Sara llevaba un cuarto de hora en un rincón de las escaleras de la entrada al edificio de bachillerato, estaba ella sola, y no era el primer día que esto ocurría.

Cuando el año pasado estaba en primero, tenía un grupo de amigas de clase y se divertía con ellas, salían juntas los fines de semana y compartían la ropa. Se sentía muy segura con su grupo.

Pero después de ese verano todo cambió. Sus amigas le habían dejado de lado.

Sara era una chica alta y delgada, tímida pero simpática. Muy inteligente, le gustaba observar todo y a todos. Estaba muy orgullosa de su familia, aunque a veces discutía con sus padres, en fin, cosas de la edad.

Le gustaba la música de todo tipo, bailar, leer libros de misterio y escuchar a la gente. No le gustaba hablar delante de la clase, llamar la atención y las injusticias...

Estaba observando el reflejo de las hojas de los árboles en las ventanas del primer piso, cuando vió asomada a la ventana a aquella chica, Pilar, la causante de su ruptura con su grupo de amigas.

 

Pilar llevaba toda la mañana buscando un lugar para estar tranquila y poner sus pensamientos en orden. Las clases de esa mañana no le estaban gustando y vió aquel pasillo del primer piso vacío. Era un lugar donde podría estar sola.

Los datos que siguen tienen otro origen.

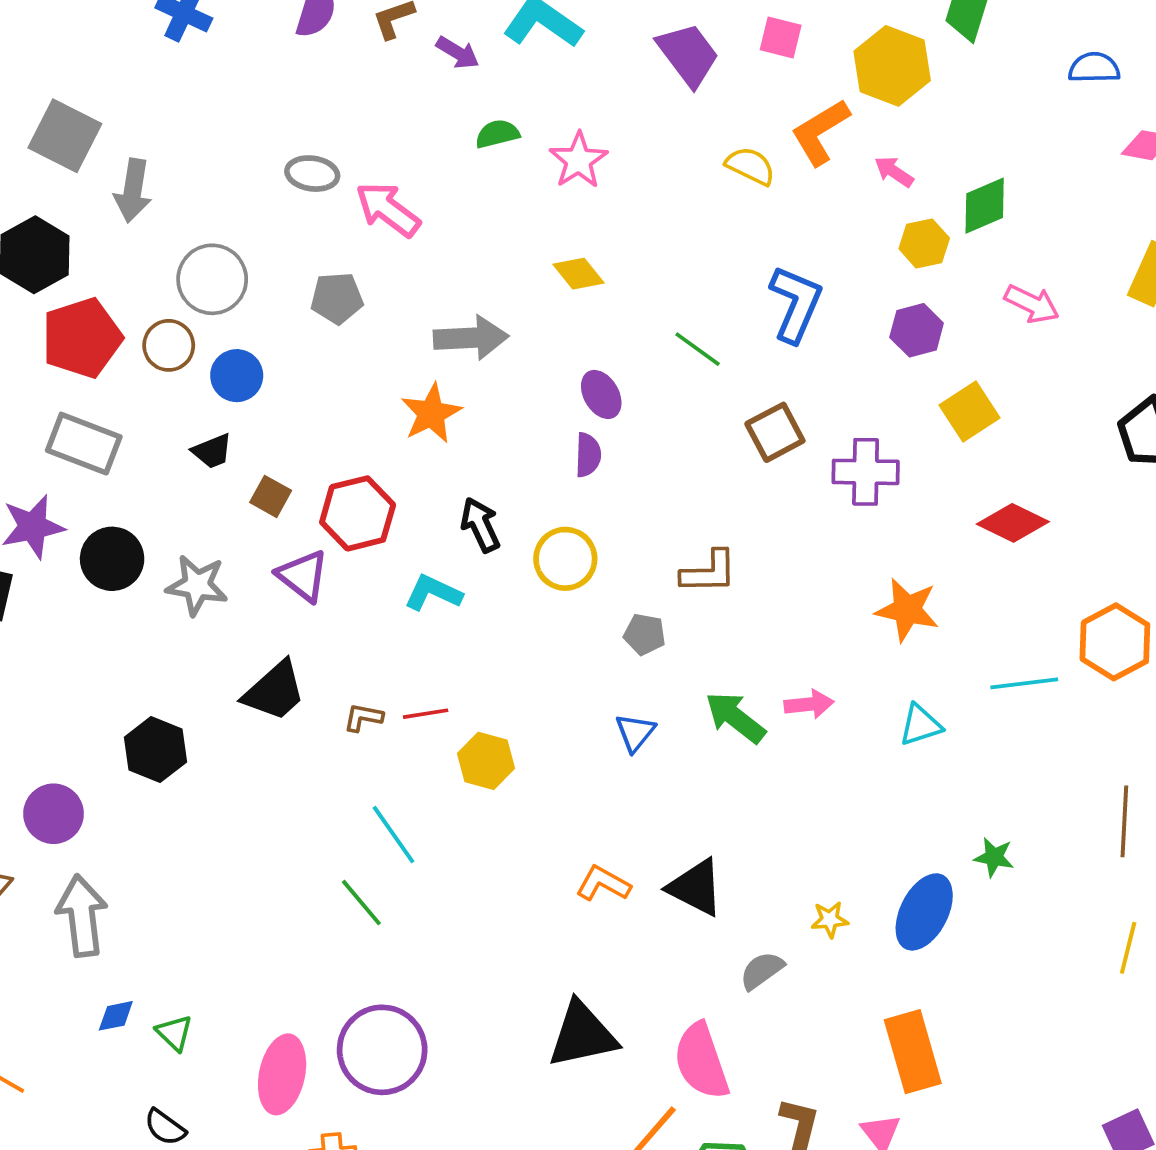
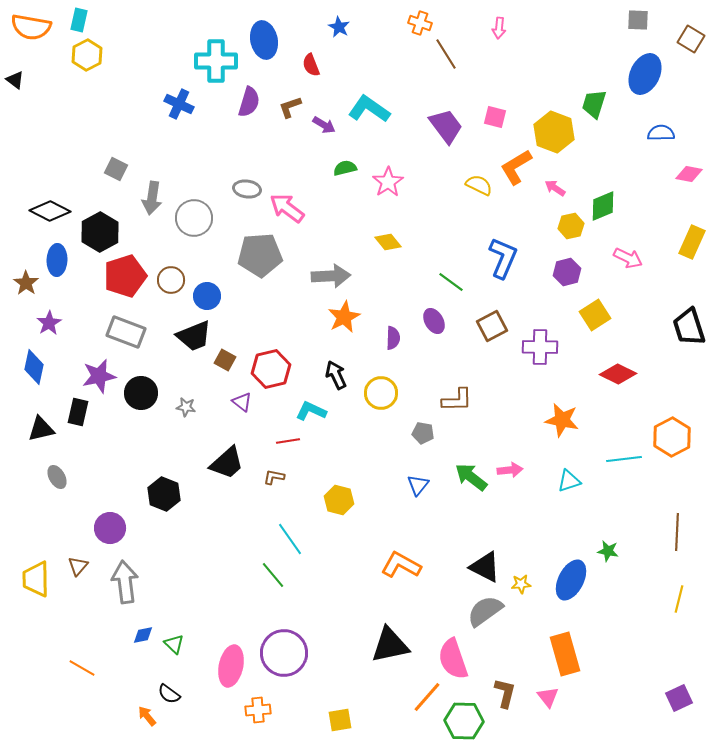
gray square: (65, 136) -> (116, 169), size x0.6
gray circle: (212, 279) -> (194, 218), moved
gray pentagon: (337, 298) -> (260, 255), size x1.6
purple ellipse: (601, 394) -> (434, 321), moved
orange star: (431, 413) -> (344, 317), moved
black trapezoid: (212, 451) -> (194, 336), size x1.6
purple triangle: (303, 576) -> (242, 402), size x0.7
gray star: (197, 585) -> (186, 407), size x0.6
red line: (426, 714) -> (288, 441), moved
orange L-shape: (603, 884) -> (401, 565), size x1.4
black triangle: (696, 887) -> (485, 567), moved
gray semicircle: (762, 971) -> (485, 611), size x1.5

Pilar era una chica alta, muy alta. Había llegado al barrio ese verano y la primera toma de contacto con las vecinas no había sido muy agradable. Venían de un pueblo del norte, y la vida de la ciudad les parecía muy estresante. A Pilar le costaba mucho contener sus enfados, y desde luego no le gustaba que le dijeran lo que tenía que hacer.

Pilar vió moverse las hojas de los árboles y se acercó más a la ventana. Se sintió observada y vió allí abajo a Sara...todavía no le había dado las gracias.